I’m not saying Islam isn’t, considered as a whole, the worst offender at the moment, just that it’s easy to forget that Christianity would be—and has been— just as bad, given the power-base. Ditto Judaism: just look at the treatment of native non-Jewish Palestinians.
It’s a major problem with all religion; give the church in question a whiff of power, and it starts imposing its dogma by force. The more power, the more force.
You are right. I am not saying that other cults were any better than Islam is. But there is one difference; in developed societies religious crimes have reduced to a great number. Religion has adapted to the morality humans have been looking for since the beginning. Islam – no change but becomes worse with each passing day. Religions are man made crap for ego and power hunger men who stop at nothing. Religions just separate and impose. Distaste for all religions is there, for me, but my hatred for Islam is a little too personal
I’ve read your blog, and, frankly, I’m damned impressed that you can be so cool about it. I find it very hard to write about stuff that touches on certain issues from my own childhood (not religion-related).
What I try to do when writing about the religious ‘mentality’, I suppose we could call it, is stay non-specific. The ‘take it on faith’ mentality that the article above is about is common to all, so I try to keep it general.
What do you mean by saying that faith is not a virtue?
In my 11 years in school, every single time I’ve written an essay on “The Failing Moral Values of Teenagers”, “Corruption of Local/Eastern Cultures” in government school, I’ve answered that religious faith is the solution, just like my friends! And we get good marks in our essays for that!

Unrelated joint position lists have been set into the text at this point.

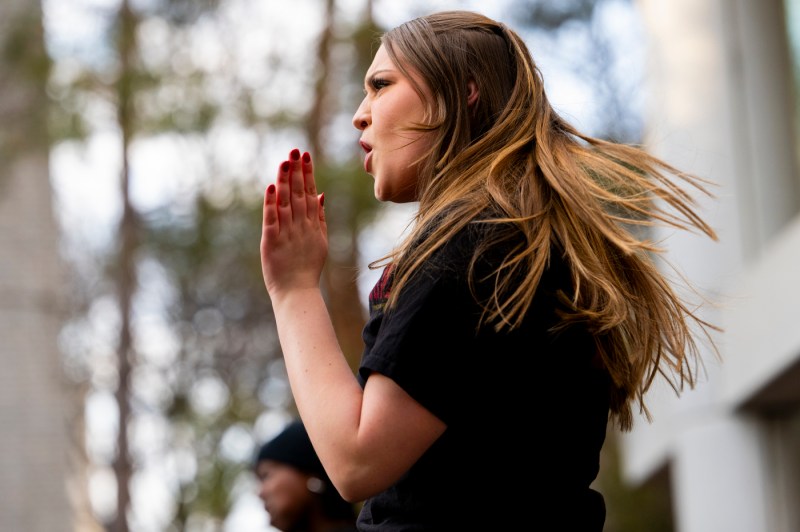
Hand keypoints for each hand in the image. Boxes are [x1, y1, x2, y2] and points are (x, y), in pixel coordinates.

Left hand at [260, 148, 326, 300]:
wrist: (298, 292)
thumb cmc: (307, 269)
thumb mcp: (319, 241)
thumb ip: (320, 217)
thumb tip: (321, 194)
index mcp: (313, 225)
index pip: (310, 194)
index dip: (308, 174)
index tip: (305, 156)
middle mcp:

Checkmate, you immoral atheist!
Ah, Pascal’s lesser known second wager: “Do you want to pass this course…?”
It is probably because women under maniac rules and laws suffer the most. Okay, so not all women as most of them feel it is a blessing to be dependent and covered up in a garbage bag but I was not amongst such women. To be denied to live as a human was injurious and for a long time, I wanted to let these feelings be known. But I am (was?) a lazy blogger so it never worked out
Couldn’t have said it better myself.